Justin Sun explique avoir conçu son prix pour récompenser les résultats, indépendamment du fait qu’ils soient produits par un humain ou par un système d’IA, en plaçant la vérification formelle au cœur du processus d’attribution. « Je ne m’intéresse qu’au résultat, pas à savoir si le contributeur est un humain ou une machine », affirme‑t‑il. Son dépôt prévient également que l’annonce d’OpenAI ne vaut pas évaluation par les pairs et que le consensus de la communauté mathématique n’est pas encore établi.

Des questions d’attribution persistent, car Tristan Buckmaster, professeur à l’Université de New York, a indiqué qu’un travail non publié, mené avec un collègue, avait été stocké dans un produit d’OpenAI, tout en précisant qu’il ignorait si le modèle l’avait exploité. « Je n’accuse personne de quoi que ce soit », a‑t‑il déclaré au Guardian.
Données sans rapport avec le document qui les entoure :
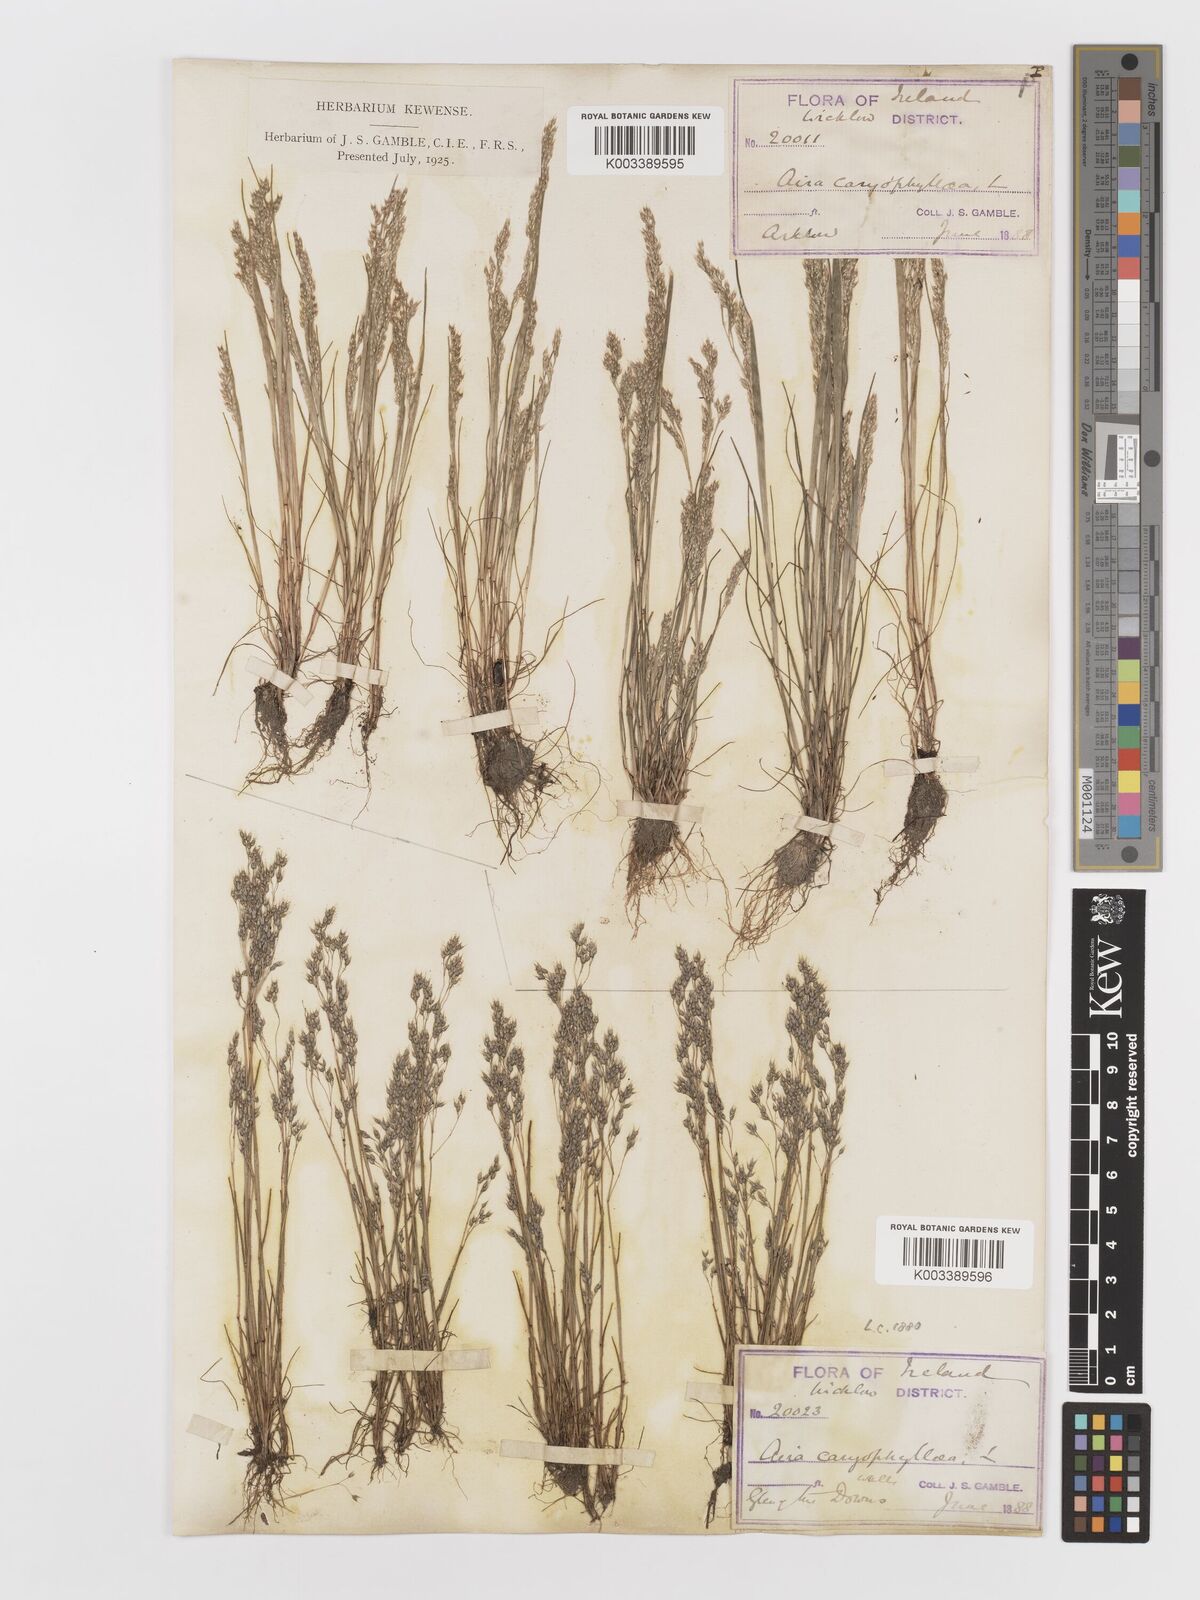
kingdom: Plantae
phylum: Tracheophyta
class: Liliopsida
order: Poales
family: Poaceae
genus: Aira
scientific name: Aira caryophyllea
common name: Silver hairgrass
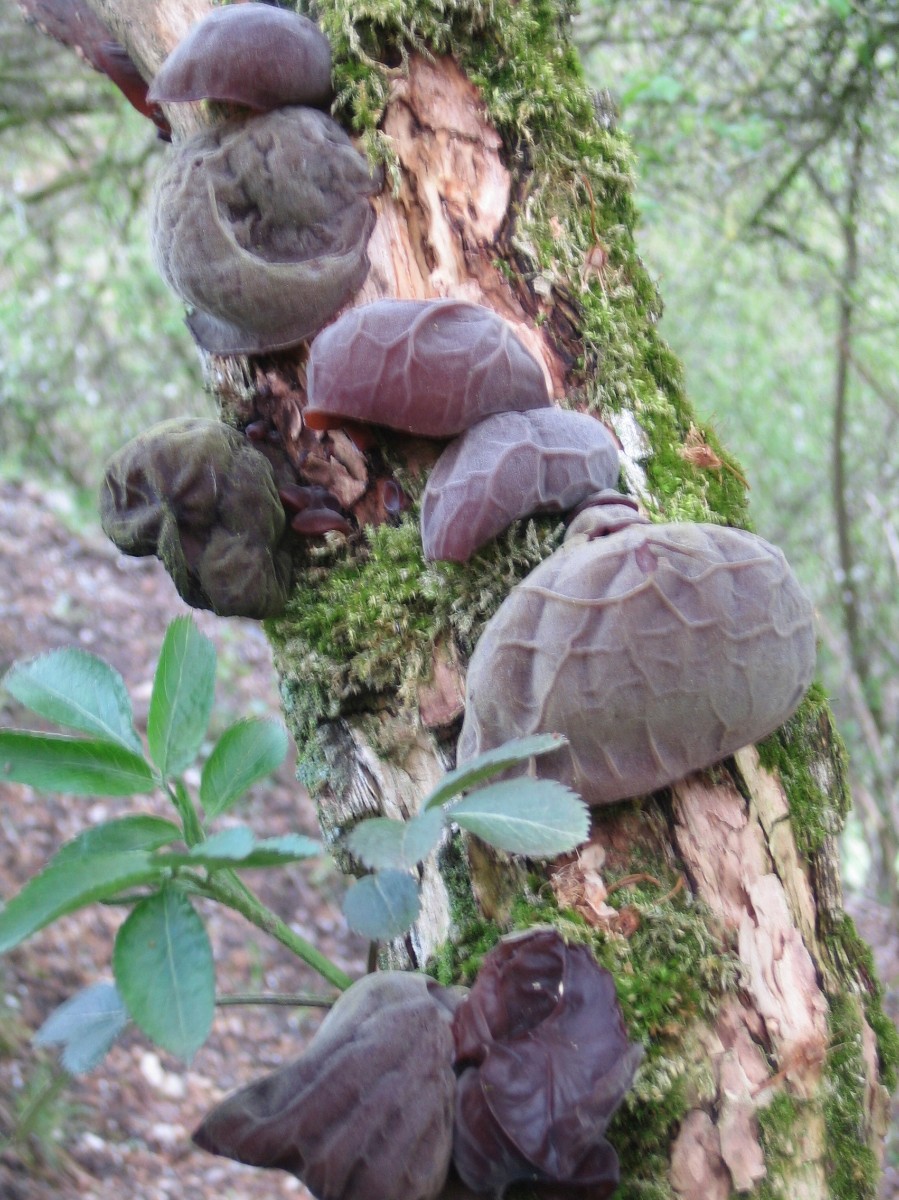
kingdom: Fungi
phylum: Basidiomycota
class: Agaricomycetes
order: Auriculariales
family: Auriculariaceae
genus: Auricularia
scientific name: Auricularia auricula-judae
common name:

OpenAI a répondu que son enquête montrait que les requêtes Codex de Buckmaster ne pouvaient pas avoir influencé le système ayant produit la preuve.

La controverse a éclaté après la déclaration d’OpenAI, le 8 septembre, affirmant que son système interne avait résolu le vieux problème d’existence et de régularité des solutions de Navier‑Stokes, en mettant en évidence une singularité en temps fini dans le cadre des hypothèses officielles.

Le Clay Mathematics Institute a créé en 2000 les « Millennium Prize Problems », chacun doté d’un million de dollars. Plus de vingt ans plus tard, le problème Navier‑Stokes reste officiellement ouvert, le temps que la communauté mathématique décortique la nouvelle preuve et statue sur les questions de paternité scientifique.